● **WHAT YOU SHOULD DO**
Pull each line containing "pixels" out of the data and copy it.

(INFORMATION)

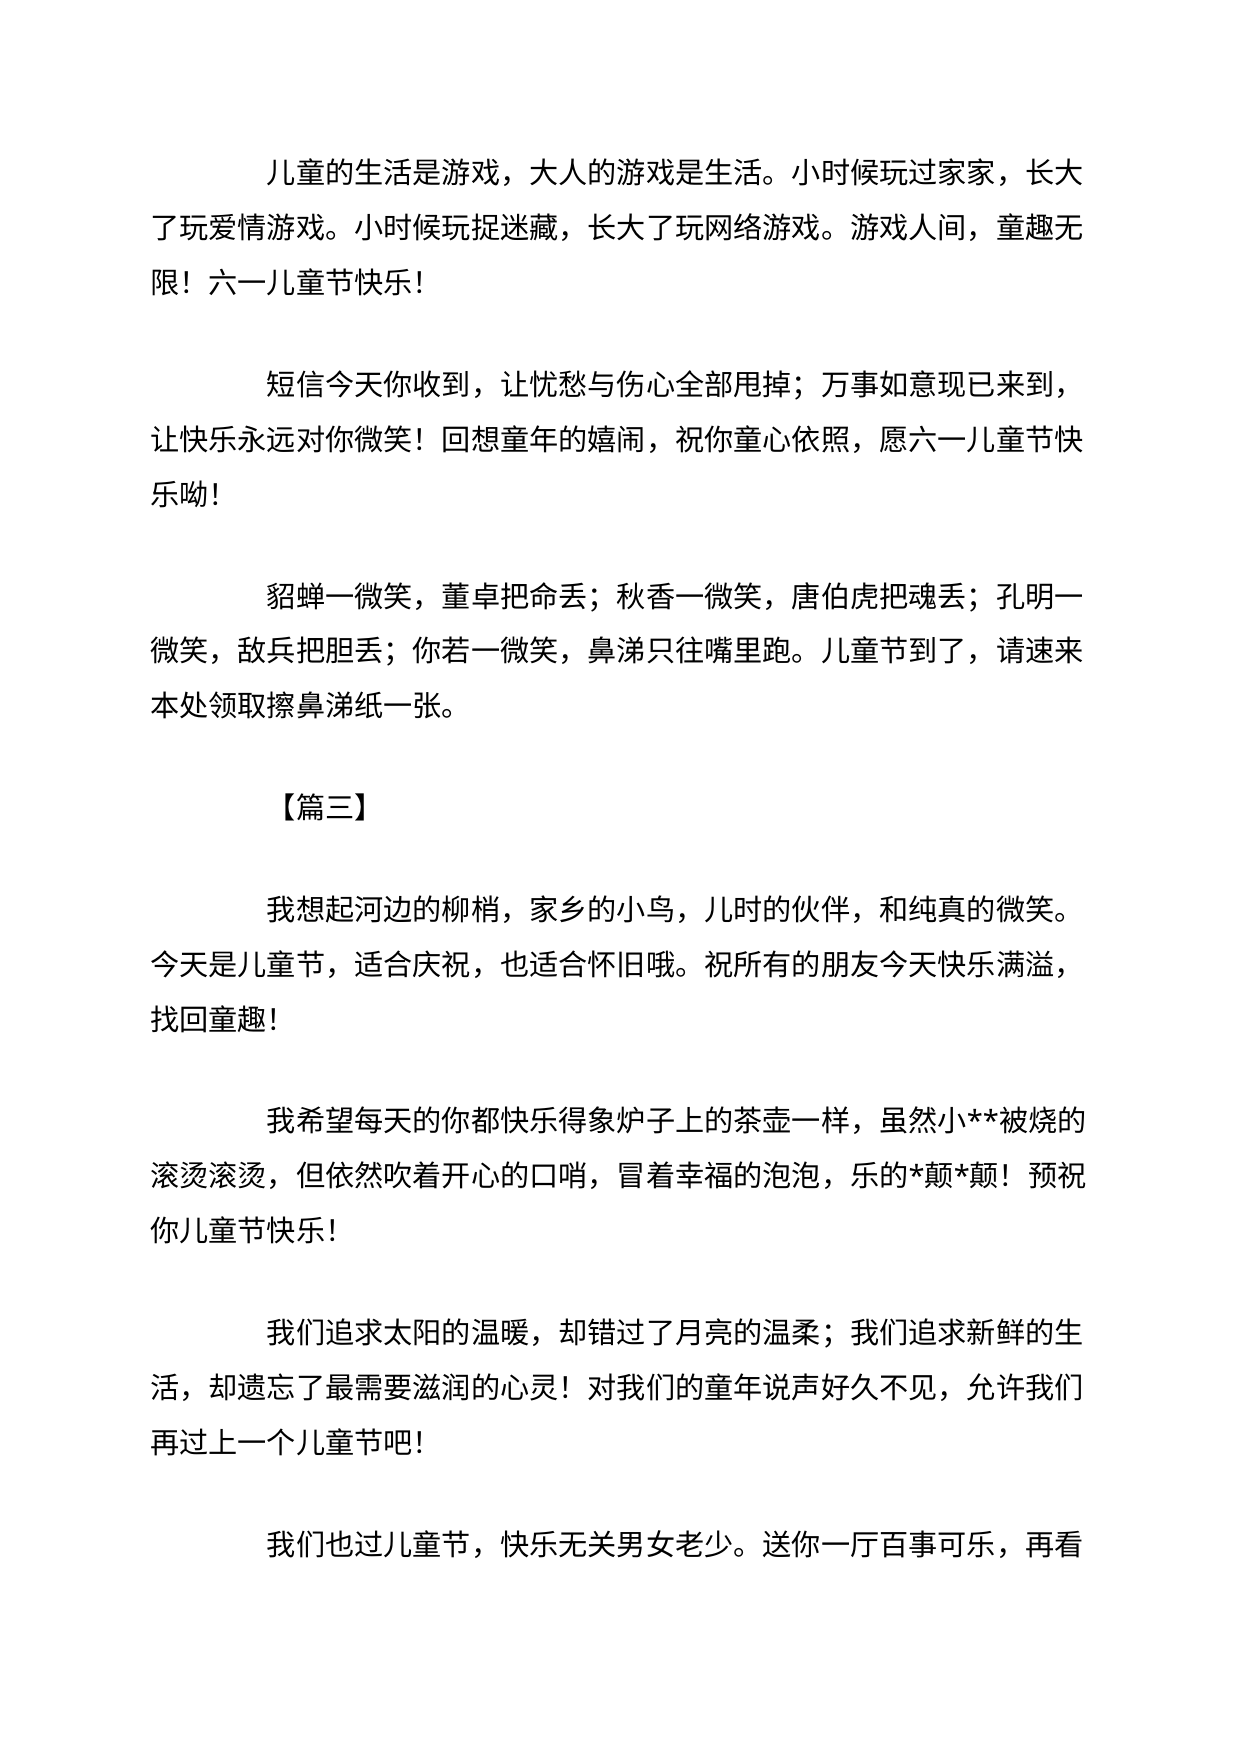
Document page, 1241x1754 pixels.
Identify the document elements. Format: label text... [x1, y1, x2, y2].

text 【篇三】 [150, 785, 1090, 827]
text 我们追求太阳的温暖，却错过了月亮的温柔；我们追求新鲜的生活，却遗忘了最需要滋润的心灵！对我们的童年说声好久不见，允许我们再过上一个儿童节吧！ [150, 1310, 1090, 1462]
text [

(End INFORMATION)
(INFORMATION)

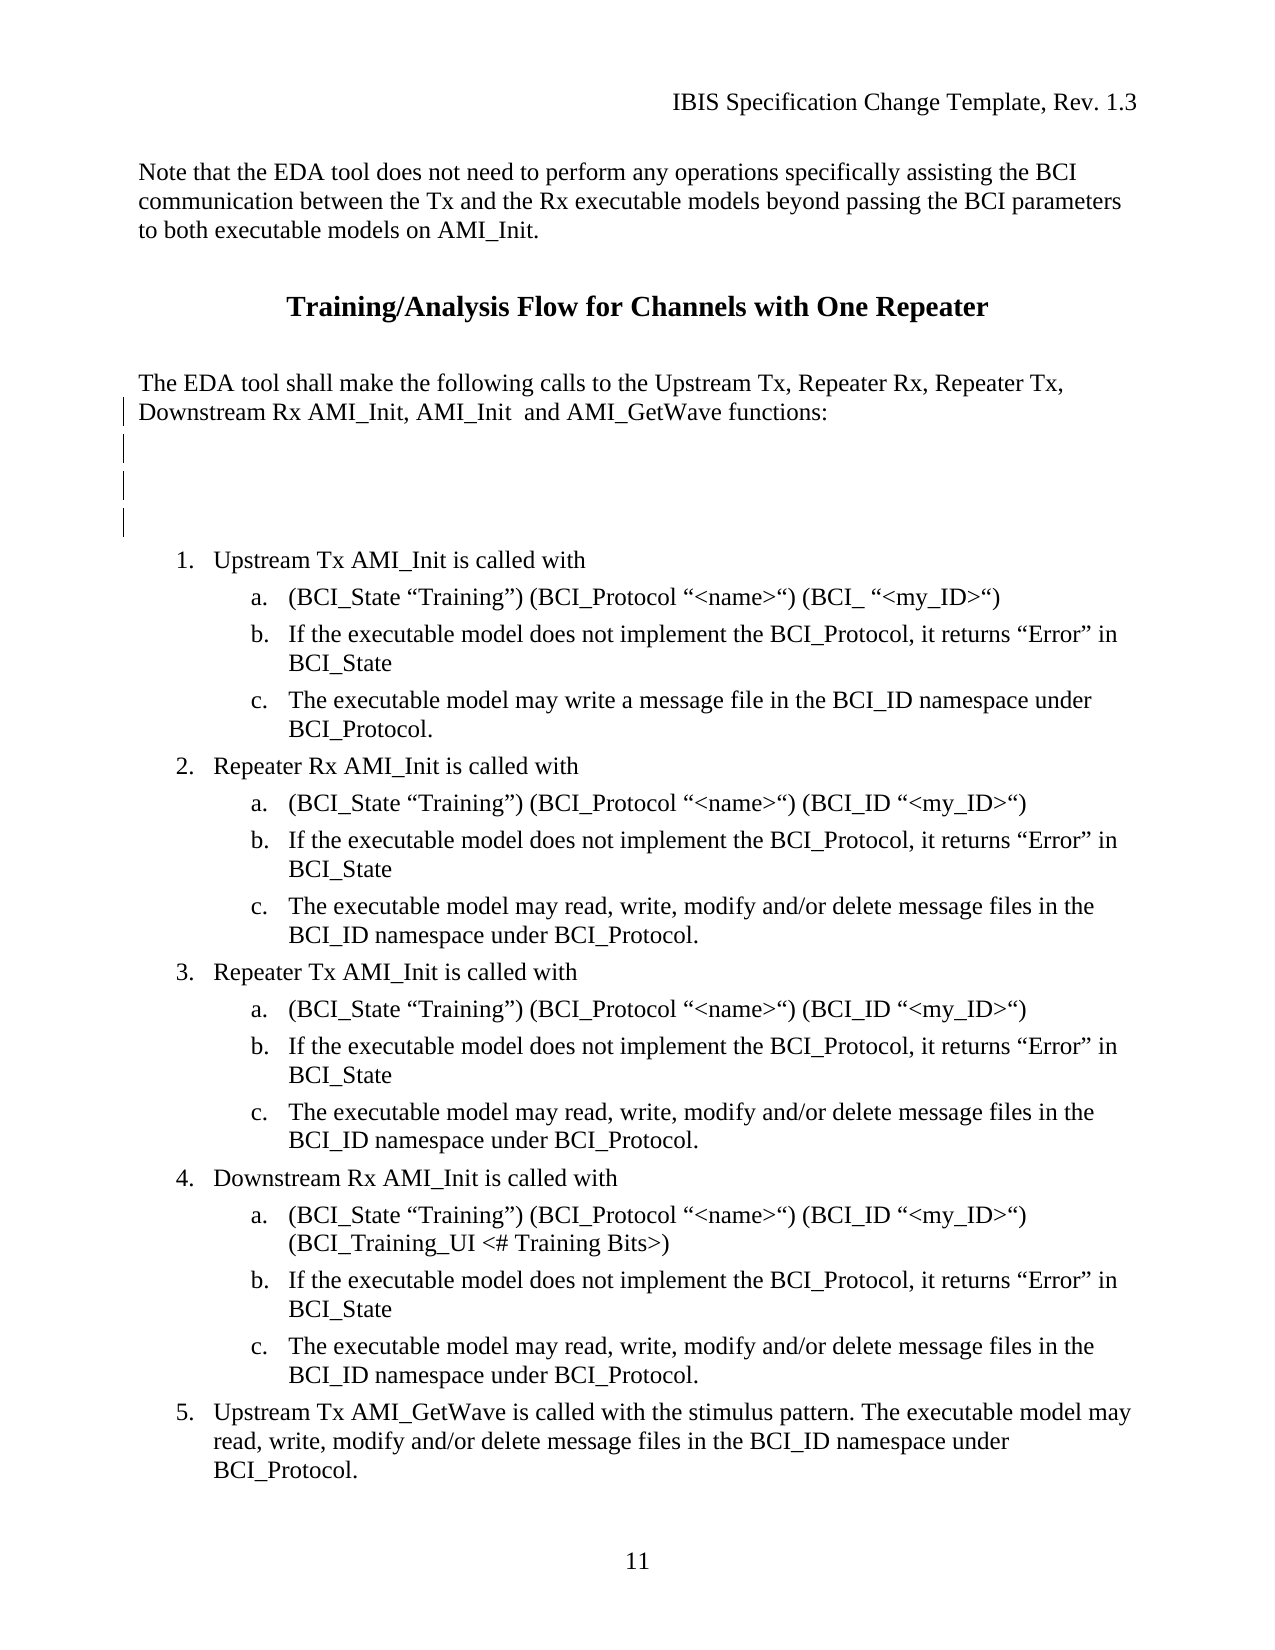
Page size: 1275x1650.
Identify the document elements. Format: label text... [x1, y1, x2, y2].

(End INFORMATION)
(INFORMATION)

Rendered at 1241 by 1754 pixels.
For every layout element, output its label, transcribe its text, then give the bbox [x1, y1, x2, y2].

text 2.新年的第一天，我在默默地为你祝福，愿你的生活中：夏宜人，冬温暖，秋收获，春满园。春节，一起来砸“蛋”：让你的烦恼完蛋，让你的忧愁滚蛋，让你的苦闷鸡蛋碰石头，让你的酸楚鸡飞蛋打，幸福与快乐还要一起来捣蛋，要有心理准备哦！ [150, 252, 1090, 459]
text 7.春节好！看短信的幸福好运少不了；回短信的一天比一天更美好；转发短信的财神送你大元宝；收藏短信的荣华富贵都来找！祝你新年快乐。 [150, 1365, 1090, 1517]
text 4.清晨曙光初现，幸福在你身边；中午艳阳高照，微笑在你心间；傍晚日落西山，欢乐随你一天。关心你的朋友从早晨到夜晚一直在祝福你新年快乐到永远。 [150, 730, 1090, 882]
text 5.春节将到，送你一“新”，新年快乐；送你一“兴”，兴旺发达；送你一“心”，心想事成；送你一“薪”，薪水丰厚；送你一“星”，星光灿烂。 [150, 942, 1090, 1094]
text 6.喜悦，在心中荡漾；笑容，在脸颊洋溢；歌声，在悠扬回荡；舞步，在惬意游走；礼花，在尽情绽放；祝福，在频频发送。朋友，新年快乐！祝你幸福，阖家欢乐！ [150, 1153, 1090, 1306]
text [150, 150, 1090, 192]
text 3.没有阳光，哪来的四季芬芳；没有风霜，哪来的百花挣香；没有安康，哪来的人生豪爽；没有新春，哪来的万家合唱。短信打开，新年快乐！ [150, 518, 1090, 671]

(End INFORMATION)

● **OUTPUT BELOW**
Document page, 1241x1754 pixels.
Rendered at 1241 by 1754 pixels.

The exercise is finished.